Increase font size  Decrease font size Date:2016-12-15   Views:453
The global oil market will move into deficit during the first half of 2017, with demand potentially outstripping supply by some 600,000 b/d, if OPEC and non-OPEC producers manage to stick to the historic output cut deal struck in recent weeks, the International Energy Agency said Tuesday.

The "assumption" is based on OPEC fully committing to its new effective production target of 32.7 million b/d and key non-OPEC producers delivering agreed cuts of 558,000 b/d, the IEA said in its latest monthly oil market report.

The Paris-based agency had previously predicted that global oil markets would only rebalance by the end of 2017, warning that the global oil supply glut would continue to drag on prices next year without a deal by OPEC to curb output.

But OPEC's November 30 deal to cut crude output by 1.2 million b/d from January 1 and the December 10 pledge by a Russian-led group of non-OPEC producers to cut 558,000 b/d mark a "dramatic" change, the IEA said.

Global oil stocks could draw by 600,000 b/d during the first half of 2017 as a result of the moves and a slightly stronger demand outlook, the IEA said citing a "provisional view."

The IEA noted, however, that the pledged output cuts during the first half of 2017 may not play out as planned due to "contractual and logistical reasons."

"Clearly, the next few weeks will be crucial in determining if the production cuts are being implemented and whether the recent increase in oil prices will last," the IEA said.

Noting that the OPEC cuts are planned to last for six months and that OPEC's output policy will be reviewed at the group's next OPEC ministerial meeting at the end of May, the IEA also cautioned that high-cost oil producers should not bank on a firmer oil price scenario much beyond 2017.

"These high-cost producers, who assume that the cuts at the very least guarantee a floor under prices, might think twice before taking the risk of sanctioning new investments," the IEA said.

The ICE Brent front-month futures oil price, which has jumped more than 15% since OPEC's November 30 decision to cut output, stood 39 cents higher in early London trading at $56.05/b.


MARKET REBALANCING

Even as OPEC was gearing up to agree its first output cut since 2008, the IEA noted that OPEC's own crude production hit a new record high in November. The exporter group's collective crude output rose by 300,000 b/d to a record 34.20 million b/d last month, led by increases from Angola along with Libya and Saudi Arabia.

Six months of rising OPEC output means supply from the group's 14 members now stands 1.4 million b/d higher than a year ago and global oil production hit a record 98.2 million b/d last month, the IEA said.

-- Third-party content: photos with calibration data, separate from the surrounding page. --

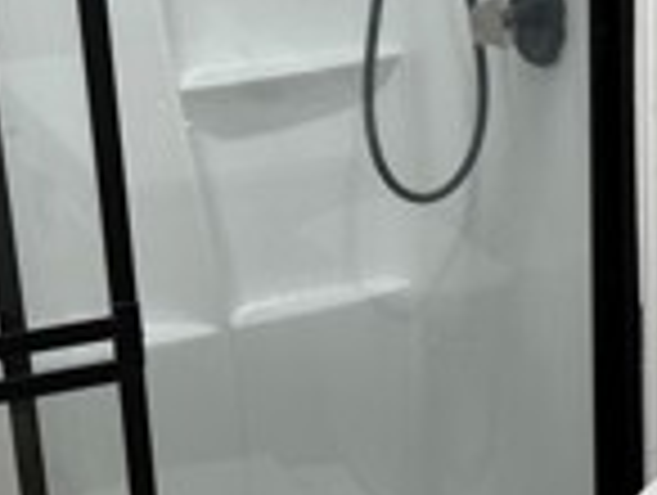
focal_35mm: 105
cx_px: 482
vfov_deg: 14.1
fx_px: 1996
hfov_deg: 18.6
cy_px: 374
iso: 160
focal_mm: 6.76
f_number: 1.78
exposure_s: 1/120
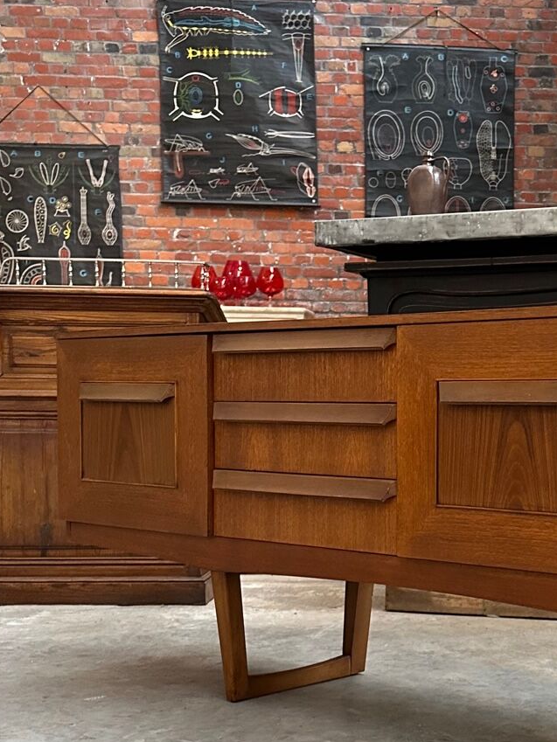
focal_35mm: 57
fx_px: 1223
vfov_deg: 33.5
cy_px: 488
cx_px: 528
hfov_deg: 24.7
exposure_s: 1/60
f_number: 1.78
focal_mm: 6.86
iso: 500
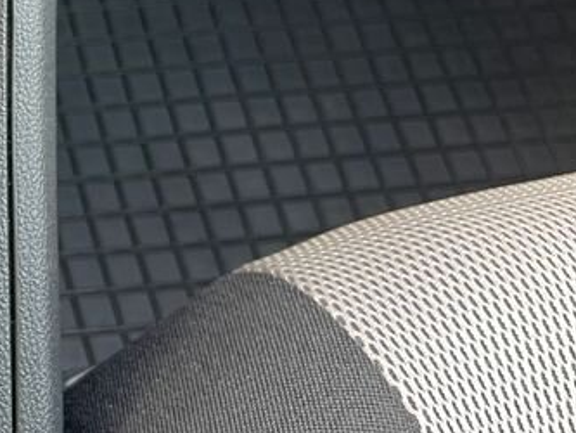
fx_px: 1332
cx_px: -246
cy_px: 5
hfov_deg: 21.2
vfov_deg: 18.0
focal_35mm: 80
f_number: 1.6
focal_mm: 5.1
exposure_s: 1/60
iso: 125
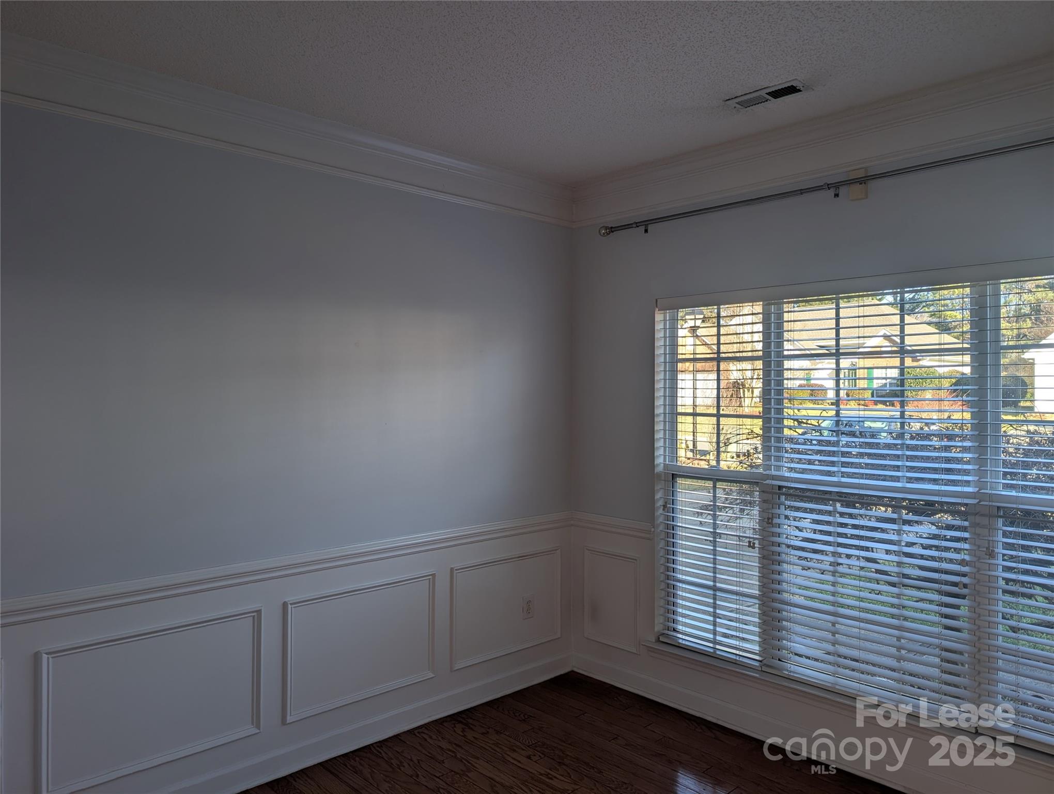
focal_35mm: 24
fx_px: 732
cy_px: 397
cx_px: 527
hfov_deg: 71.5
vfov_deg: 56.9
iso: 24
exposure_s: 1/174
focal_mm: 6.9
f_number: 1.68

As a result of non-OPEC promises to join OPEC's cut and help the market rebalance in early 2017, the IEA more than halved its forecast for non-OPEC oil supply growth next year by 255,000 b/d to 220,000 b/d. This year, non-OPEC supplies remain on track to fall by almost 900,000 b/d to 56.8 million b/d, it said.

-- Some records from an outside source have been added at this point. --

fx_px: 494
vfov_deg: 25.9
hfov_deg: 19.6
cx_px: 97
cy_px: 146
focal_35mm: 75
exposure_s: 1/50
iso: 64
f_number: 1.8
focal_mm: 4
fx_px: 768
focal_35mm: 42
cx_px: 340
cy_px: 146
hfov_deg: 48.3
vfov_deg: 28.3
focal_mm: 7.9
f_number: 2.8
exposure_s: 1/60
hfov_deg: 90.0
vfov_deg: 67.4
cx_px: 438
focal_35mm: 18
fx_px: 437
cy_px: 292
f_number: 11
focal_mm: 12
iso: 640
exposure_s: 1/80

Despite OPEC pushing global oil production to record highs this year, there are signs that the oil market is beginning to rebalance.

Global oil stocks continue to fall and OECD commercial oil inventories fell in October for the third month in a row to end the month at 3.027 billion barrels, their lowest level since April, the IEA said.

OECD stocks have now drawn 75 million barrels since reaching a historic high in July, the IEA said, but still remain 300 million barrels above the five-year average.


STRONGER DEMAND

On the demand side, the IEA revised upward its oil demand growth estimate for both 2016 and 2017 following upgrades to the Chinese forecasts, reductions in its previous Russian baseline numbers and US demand strength in September.

Global oil demand growth of 1.4 million b/d is now expected for 2016, 120,000 b/d higher than the IEA's previous forecast.

Oil demand growth in 2017 is now seen at 1.3 million b/d, 110,000 b/d higher than last month's report as a result of the revisions. The IEA also revised upward its outright oil demand estimate for next year by 100,000 b/d, to 97.6 million b/d.

The IEA said the most significant change to the demand estimates was from revision to Chinese demand, which was raised by 135,000 b/d this year to 11.9 million b/d. It pointed to signs of higher imports of mixed aromatics and improved coverage of China's independent refiners.

Baseline demand reductions for Russia were also a factor, trimming an average 300,000 b/d from estimates of 2010-14 Russian demand. It said European gasoil demand continues to exceed expectations supported by the region's manufacturing sector.